On data/code, as Mix and Panda explained the difference is interpretation - an EXE file is "data" when you view it in a text editor and "code" when you run it. We tend to think of programs operating on data, but the fundamental magic of CS comes from the fact that any program can itself be considered data for some other program to operate on. E.g. if you look at a counter-proof of the Halting Problem, it boils down to saying "give me a program that solves the problem, and I'll give you a program that operates on yours and leads to a contradiction".

Then the connection to the incompleteness theorems is that they rely on the same kind of inversion, but for arithmetic. We normally think of numbers as data, and statements like "∀x (x=x)" as being instructions that operate on numbers. But Gödel came along and showed a way of modeling any formula as a number, for other formulas to operate on - which paved the way for the same kind of self-referential magic as running programs on programs.

Then the third side of the coin is that AI prompts have the same dynamic. We would like to imagine an AI where our prompt "You are a helpful assistant, answer the following question:" is code, and the text afterward is data for the code to operate on, and never the twain shall meet. But this is a fiction - if the data includes malicious instructions, any agent smart enough to understand those instructions is also smart enough to follow them (thereby treating its data as code).
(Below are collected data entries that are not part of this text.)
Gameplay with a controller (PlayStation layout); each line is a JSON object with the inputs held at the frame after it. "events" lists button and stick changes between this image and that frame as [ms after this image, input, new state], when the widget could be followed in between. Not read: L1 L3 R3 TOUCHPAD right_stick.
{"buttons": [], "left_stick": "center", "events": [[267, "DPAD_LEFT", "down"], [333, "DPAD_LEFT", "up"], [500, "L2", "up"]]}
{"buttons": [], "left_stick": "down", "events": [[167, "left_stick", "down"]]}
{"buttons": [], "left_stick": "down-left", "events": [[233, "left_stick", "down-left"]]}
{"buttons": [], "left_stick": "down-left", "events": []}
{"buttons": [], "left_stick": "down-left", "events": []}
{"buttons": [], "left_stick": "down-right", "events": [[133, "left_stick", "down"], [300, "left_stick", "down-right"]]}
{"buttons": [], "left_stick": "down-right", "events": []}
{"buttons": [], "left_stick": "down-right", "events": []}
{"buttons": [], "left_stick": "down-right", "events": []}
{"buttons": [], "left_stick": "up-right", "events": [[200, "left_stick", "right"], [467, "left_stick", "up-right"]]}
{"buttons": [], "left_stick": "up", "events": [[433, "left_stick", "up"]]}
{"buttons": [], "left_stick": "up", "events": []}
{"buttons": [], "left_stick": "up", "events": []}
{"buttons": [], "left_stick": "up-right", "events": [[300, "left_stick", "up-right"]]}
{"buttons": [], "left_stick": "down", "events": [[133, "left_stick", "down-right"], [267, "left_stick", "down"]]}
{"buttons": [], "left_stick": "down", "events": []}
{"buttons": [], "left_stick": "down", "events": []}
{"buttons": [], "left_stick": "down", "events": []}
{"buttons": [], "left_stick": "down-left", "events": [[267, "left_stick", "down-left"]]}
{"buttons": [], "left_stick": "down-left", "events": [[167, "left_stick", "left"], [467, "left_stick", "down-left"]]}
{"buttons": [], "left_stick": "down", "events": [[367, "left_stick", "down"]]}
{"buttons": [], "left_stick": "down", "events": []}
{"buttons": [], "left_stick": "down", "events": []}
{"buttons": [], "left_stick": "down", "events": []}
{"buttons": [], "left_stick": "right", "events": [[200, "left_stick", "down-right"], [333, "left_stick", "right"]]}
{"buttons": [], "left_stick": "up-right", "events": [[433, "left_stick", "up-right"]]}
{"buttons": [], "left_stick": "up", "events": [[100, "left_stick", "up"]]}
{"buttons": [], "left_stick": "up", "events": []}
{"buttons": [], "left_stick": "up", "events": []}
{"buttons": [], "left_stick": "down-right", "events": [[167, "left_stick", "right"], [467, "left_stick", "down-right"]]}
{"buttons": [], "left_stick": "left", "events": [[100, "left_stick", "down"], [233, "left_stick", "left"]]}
Hope that makes more sense!

pandasuit wrote:

I’m curious what the impact of the new System Message feature of GPT-4 is. OpenAI describes it as a more reliable way for users to steer the model.

I don't think anyone knows for sure, since there's so little info available about GPT-4. But most efforts in this area apparently boil down to putting a special system token between the prompt and the user input, and doing a bunch of reinforcement training to persuade the AI it's really really supposed to follow instructions before the system token, even if later instructions say otherwise.

But AFAIK this can basically be considered an engineering technique - like the way modern OSes try to separate code from data, or the way a modern compiler might be able to solve the halting problem for certain inputs. That is, system messages probably make the AI less likely to misbehave, but it's not clear that they could ever hope to solve the problem entirely.

Thanks fenomas, as I noted, I've spent so long dealing with apps and databases and system-level stuff that I had forgotten the nuances of digging in deeper. I do appreciate the reminder.

Yeah, I'm no longer comfortable with Yudkowsky's approach to things. Sorry for the derail.

I see this hand-wringing over AI and I can't help but compare it to the doomsayers of Y2K who said that all of human civilization would collapse at the stroke of midnight. And no, I'm not exaggerating, there were plenty of people who believed that in the months leading up to Y2K.

Quintin_Stone wrote:

I see this hand-wringing over AI and I can't help but compare it to the doomsayers of Y2K who said that all of human civilization would collapse at the stroke of midnight. And no, I'm not exaggerating, there were plenty of people who believed that in the months leading up to Y2K.

Agree to disagree. After watching this video, you'll also be convinced:

Truly terrifying!

Thoughts?

Schillace Laws of Semantic AI
https://learn.microsoft.com/en-us/se...

A few points from that doc

- Don’t write code if the model can do it; the model will get better, but the code won’t.
- Trade leverage for precision; use interaction to mitigate.
- Code is for syntax and process; models are for semantics and intent.
- The system will be as brittle as its most brittle part.
- Uncertainty is an exception throw.
- Hard for you is hard for the model.
Alan Turing wrote:

I believe that in about fifty years’ time it will be possible to programme computers, with a storage capacity of about 109, to make them play the imitation game so well that an average interrogator will not have more than 70 per cent, chance of making the right identification after five minutes of questioning.

It's interesting to note that Turing said that 73 years ago, and GPT3 has roughly 1011 parameters. Not too shabby eh?